To Boost Immune System, Good Diet Beats Supplements

Who'd-a thunk it? Boosting the body's immune system is more a function of a well-balanced diet than taking vitamins and supplements, recent research finds.

Laura Landro's "Informed Patient" column [sub. req'd] in the WSJ points out that "it is the complex interaction of nutrients in food that helps the body build its defenses against disease and infection, in part by controlling some types of inflammation that can weaken the immune system. Single nutrients and cocktails of nutrients consumed alone can't provide the same benefit, they warn, and large does of some supplements such as selenium, zinc, vitamin A, vitamin B6 and vitamin E may even harm and suppress the immune response." [emphasis mine]

But wait, there's more:
The best defense against influenza is getting vaccinated as soon as possible -- and the most important way to prevent the spread of colds is frequent hand washing. But experts say that following the most basic tenets of good nutrition -- consuming a balanced diet rich in fruits and vegetables and low in saturated fats, and eliminating highly processed and junk foods -- can actually help ward off illness. [emphasis mine]

"There is lot people can do with proper nutrition to improve their chances of warding off the flu or making the disease less pathogenic," or harmful, says Simin Nikbin Meydani, director of the nutritional immunology laboratory at Tufts University's Jean Mayer USDA Human Nutrition Research Center on Aging.

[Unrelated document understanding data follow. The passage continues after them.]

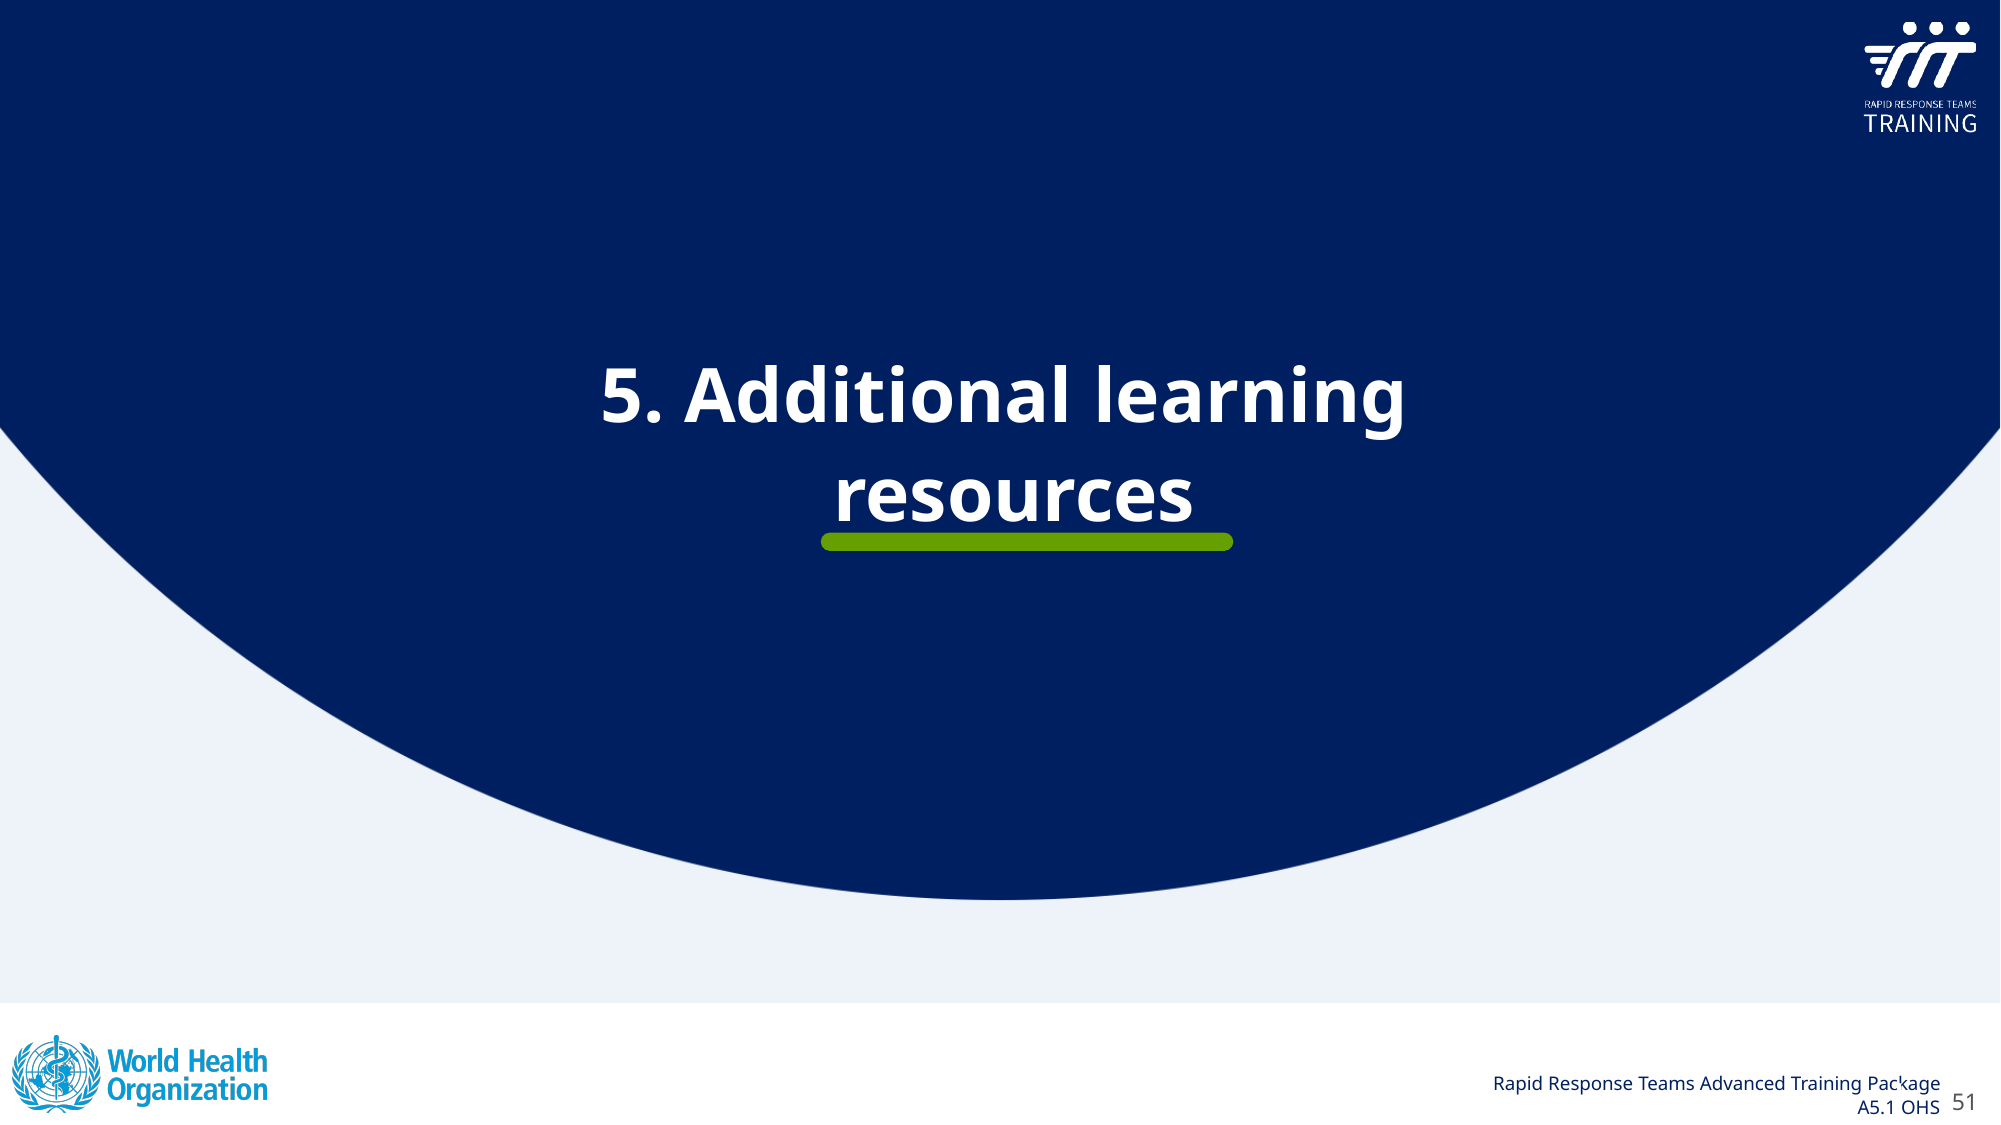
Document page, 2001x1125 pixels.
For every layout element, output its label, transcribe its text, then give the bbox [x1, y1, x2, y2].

picture [58, 1050, 64, 1058]
picture [0, 0, 2001, 1003]
slide_number 51 [1882, 1037, 1930, 1092]
picture [12, 1035, 267, 1113]
list 5. Additional learning resources [82, 283, 1946, 592]
picture [12, 1083, 48, 1113]
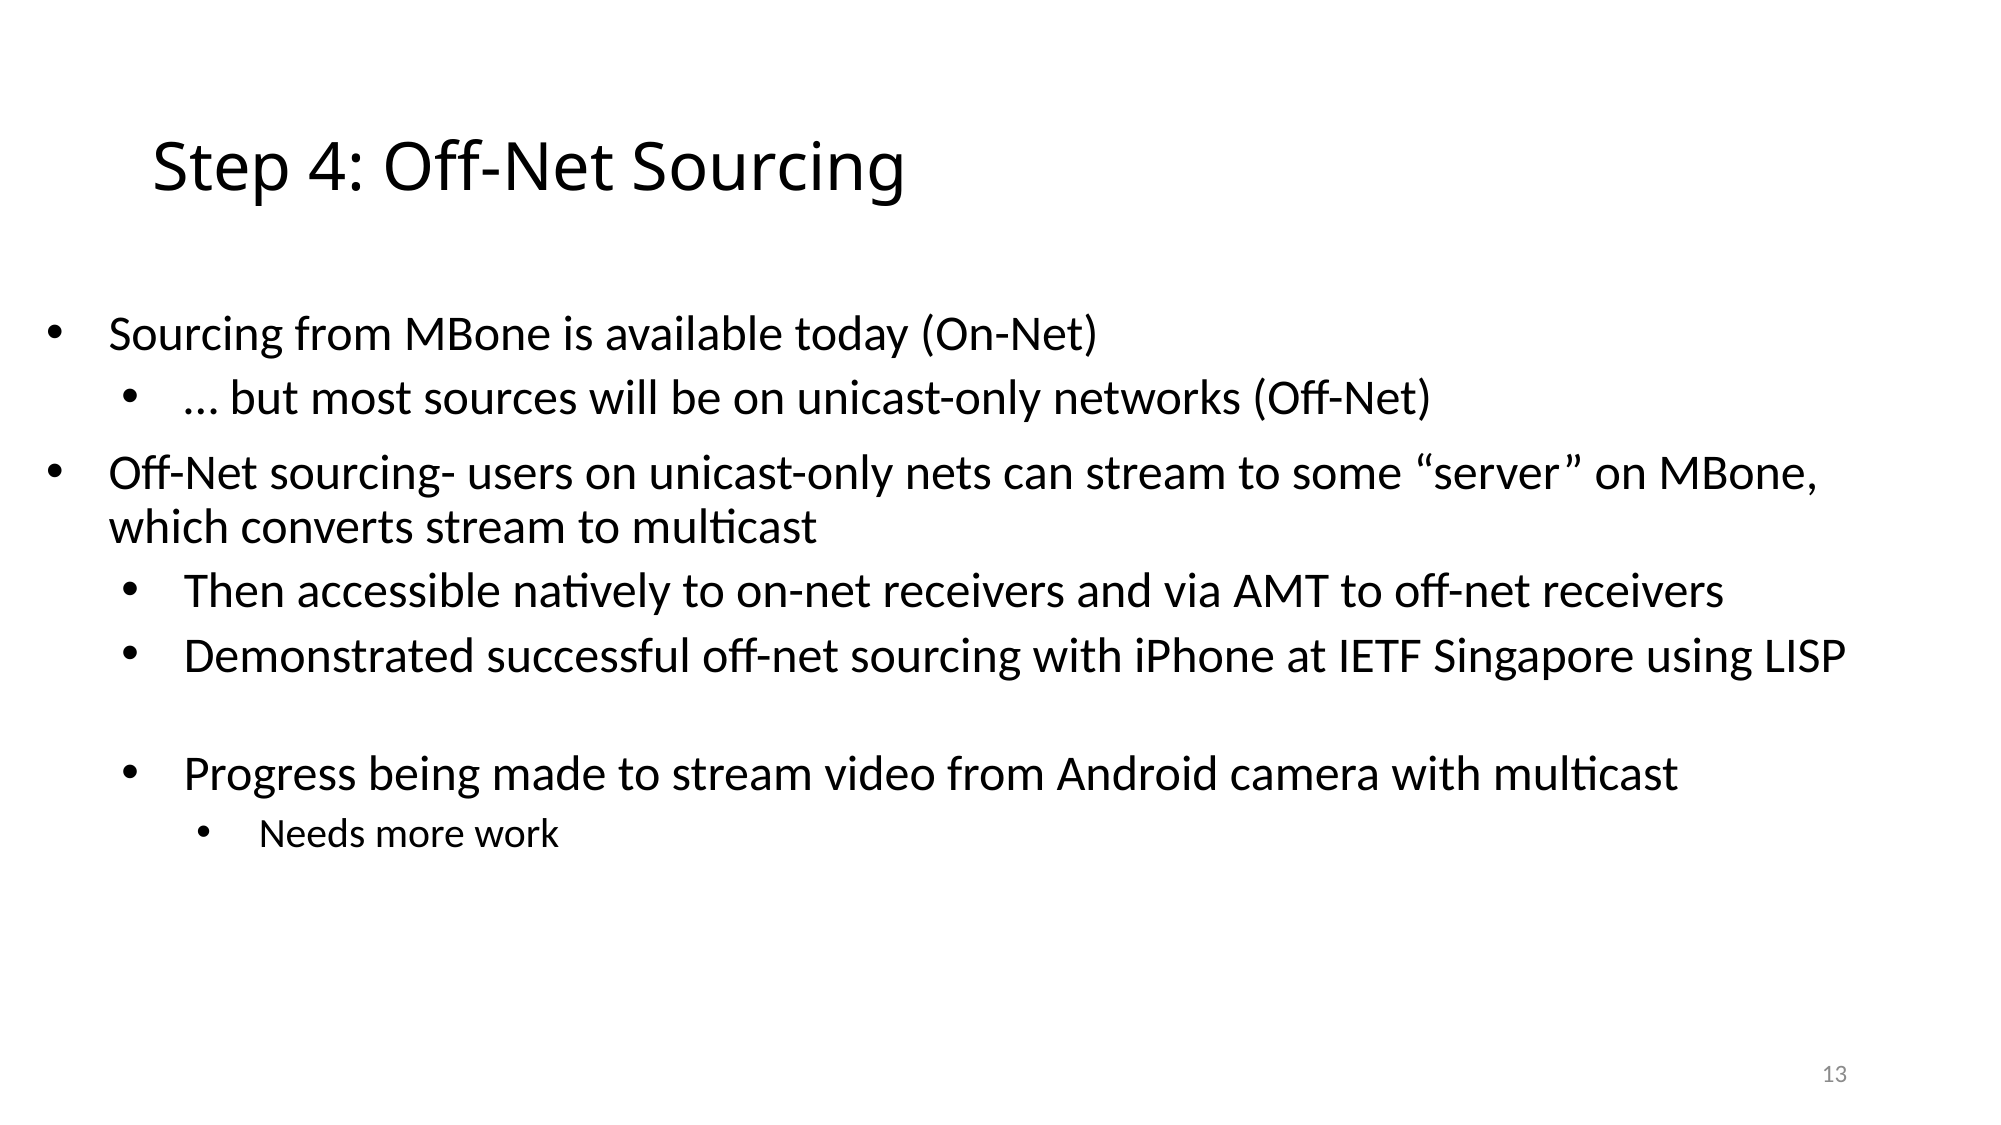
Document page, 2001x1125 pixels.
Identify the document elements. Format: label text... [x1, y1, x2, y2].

Exercise and maintaining a normal weight are equally important, Dr. Meydani adds, because obesity can also impair immune function and make people more susceptible to many types of infections. Tufts researchers have shown that moderate caloric restriction in humans appears to be beneficial for immunity.
In a healthy immune system, studies show, after an injury or cut, the body's inflammatory response combats the damage. Poor nutrition can lead to chronic inflammation, thereby weakening the immune system and making the body vulnerable to an array of illnesses, says Mehmet Oz, a professor of cardiac surgery at New York's Columbia University, and co-author of the book, You: The Owner's Manual.

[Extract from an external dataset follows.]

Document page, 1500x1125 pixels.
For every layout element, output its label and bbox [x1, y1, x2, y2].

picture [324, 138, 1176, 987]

Dr. Oz says a single multivitamin can be beneficial, such as one that contains at least 800 micrograms of folate, 400 IUs of vitamin D, 1,200 milligrams of calcium and 400 milligrams of magnesium. But he says only a healthy diet can provide the inflammation-fighting nutrients that may protect against colds and flu in the short term and potentially fight diseases such as Alzheimer's, cancer and heart disease over time.
Of course, Ms Landro covers the bases by adding that research is ongoing, so we can't yet count out a possible role for high doses of extra vitamins and minerals. And we can't forget that millions of dollars of product sales can be affected by positive or negative research findings -- just recently it was reported that Vitamin E sales nosedived, after news that taking megadoses (400IU/day & up) might actually increase the incidence of heart failure.